Revolution Culture accende Alessandria: gli eventi ai Giardini

Da oggi e fino al 30 agosto musica elettronica, dibattiti e incontri dedicati a sostenibilità, comunità e transizione ecologica

ALESSANDRIA – Da oggi, venerdì 28 agosto, a domenica 30 agosto i Giardini Pubblici di viale della Repubblica ad Alessandria ospitano Revolution Culture, il progetto culturale ideato dall’artista Alex Leon che intreccia musica, dibattiti e performance artistiche per portare al centro dell’attenzione i temi della transizione ecologica, della sostenibilità ambientale e della partecipazione collettiva.

Tre giornate costruite attorno a linguaggi e pubblici differenti, dalla cultura rave alla mobilità sostenibile, fino alla riflessione sui sistemi alimentari e sul rapporto tra uomo e natura. L’obiettivo è utilizzare l’arte non soltanto come forma di intrattenimento, ma come strumento di sensibilizzazione e confronto sui cambiamenti sociali ed ecologici contemporanei.

Il programma

Si parte proprio oggi con “Free Party is Not a Crime”, la giornata dedicata alla cultura dei free party e dei rave. Alle 18 è in programma una tavola rotonda con associazioni e ospiti, chiamati a confrontarsi sul fenomeno e sulle sue implicazioni culturali e sociali. Alle 21 seguirà la proiezione del documentario Interdit, mentre dalle 22 fino a mezzanotte la serata proseguirà con un dj set.

Il programma entrerà nel vivo domani, sabato 29 agosto, con la “Bike Street Parade”. Il ritrovo è previsto alle 9 al Parco Carrà, con partenza alle 10 e arrivo intorno alle 14 ai Giardini Pubblici di viale della Repubblica. Parallelamente, dalle 12 a mezzanotte, lo spazio ospiterà “Rave the City”. All’iniziativa collaborano FIAB Alessandria, Progetto Traballo e Yggdra.

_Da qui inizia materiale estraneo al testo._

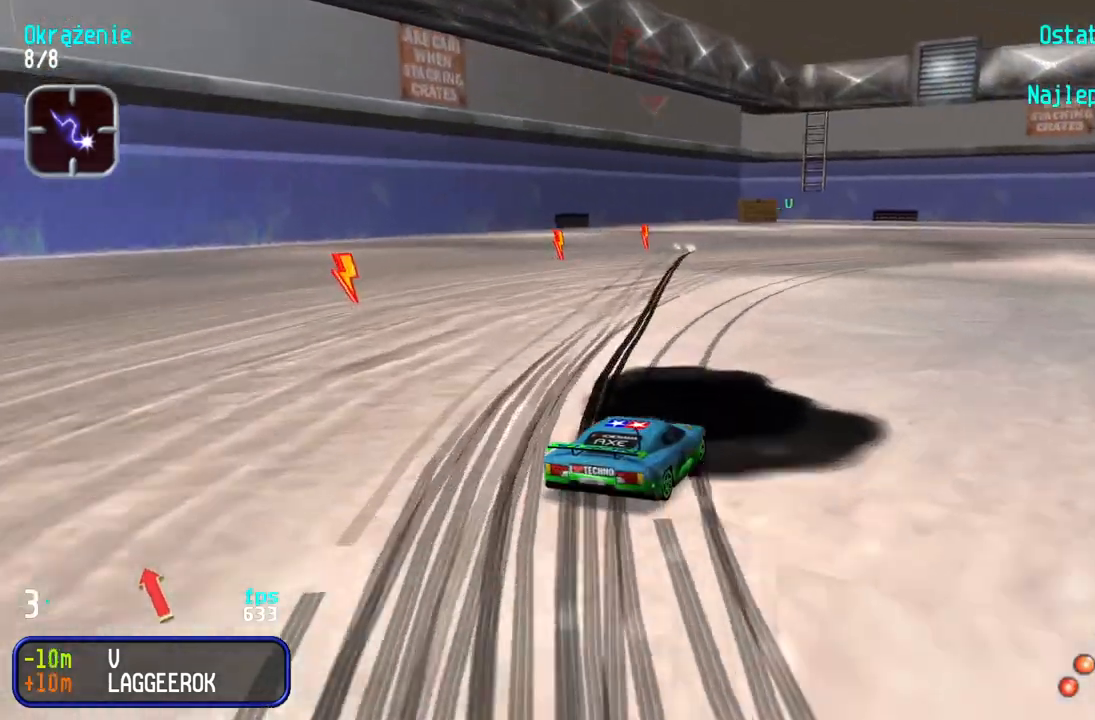
{"keys": ["right", "up"], "events": [[117, "right", "up"], [250, "up", "down"], [317, "right", "down"]]}
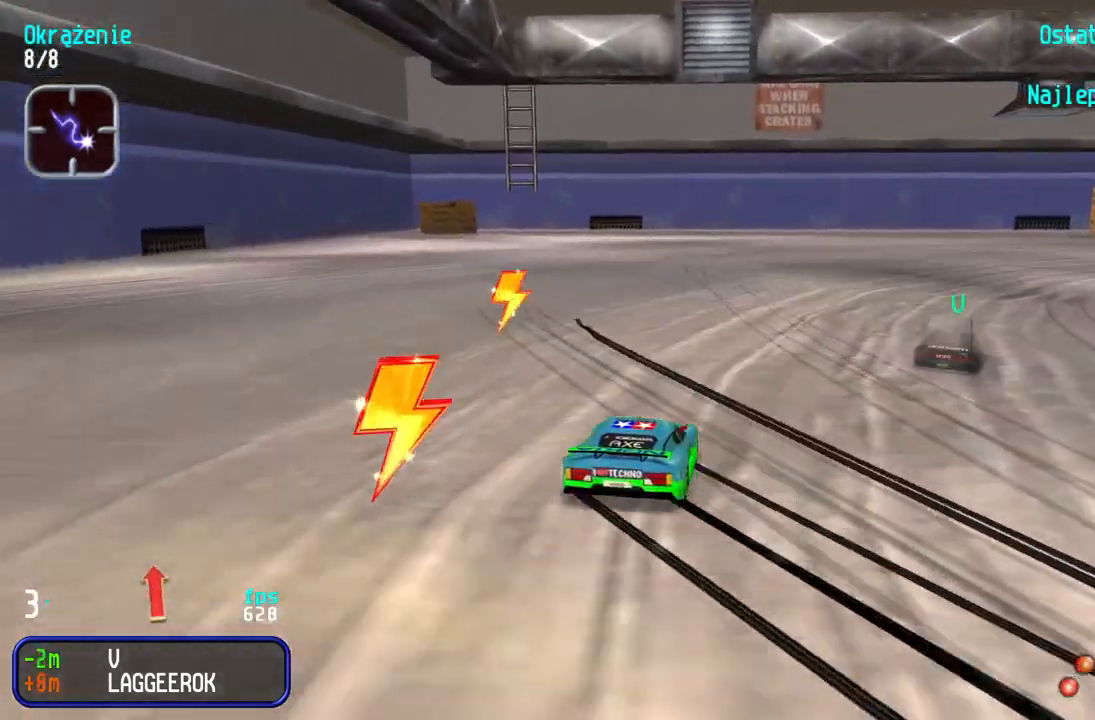
{"keys": ["left", "up"], "events": [[17, "right", "up"], [150, "left", "down"]]}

La giornata conclusiva, domenica 30 agosto, sarà invece dedicata a “Comunità Consapevole”. Alle 14 una nuova tavola rotonda riunirà associazioni, produttori, contadini e ricercatori per discutere di sostenibilità, produzione, alimentazione e nuovi modelli di comunità. Dalle 18 alle 22 sarà poi la volta di The Sound of Nature, appuntamento che unisce musica elettronica e meditazione e chiuderà la tre giorni.

La visione

Dietro Revolution Culture c’è la ricerca di Alex Leon, che individua nella contaminazione tra pratiche artistiche, musica e riflessione ambientale una possibile forma di intervento culturale. La manifestazione punta così a trasformare lo spazio pubblico in un luogo nel quale spettacolo e partecipazione possano convivere, affrontando questioni che riguardano direttamente il futuro delle città e il rapporto con l’ambiente.

La dimensione artistica si lega inoltre all’attività sociale portata avanti dal progetto. Gli appuntamenti rappresentano infatti anche un’occasione per far conoscere iniziative come “CiboScuolaNutrimento”.

L’impegno del Comune

«Desideriamo esprimere un sentito ringraziamento al vicesindaco e all’assessore alla Cultura del Comune di Alessandria per averci offerto l’opportunità di realizzare il progetto Revolution Culture nella splendida città di Alessandria. Tutti i nostri eventi non solo celebrano l’arte, ma servono anche a divulgare le nostre iniziative sociali, come il progetto CiboScuolaNutrimento», spiega Alex Leon.

Da questo pomeriggio, dunque, i Giardini Pubblici diventano per tre giorni il punto d’incontro tra rave culture, mobilità sostenibile, ricerca, agricoltura, musica elettronica e meditazione: una programmazione eterogenea tenuta insieme dall’idea che anche attraverso la cultura sia possibile costruire nuove forme di consapevolezza ambientale e sociale.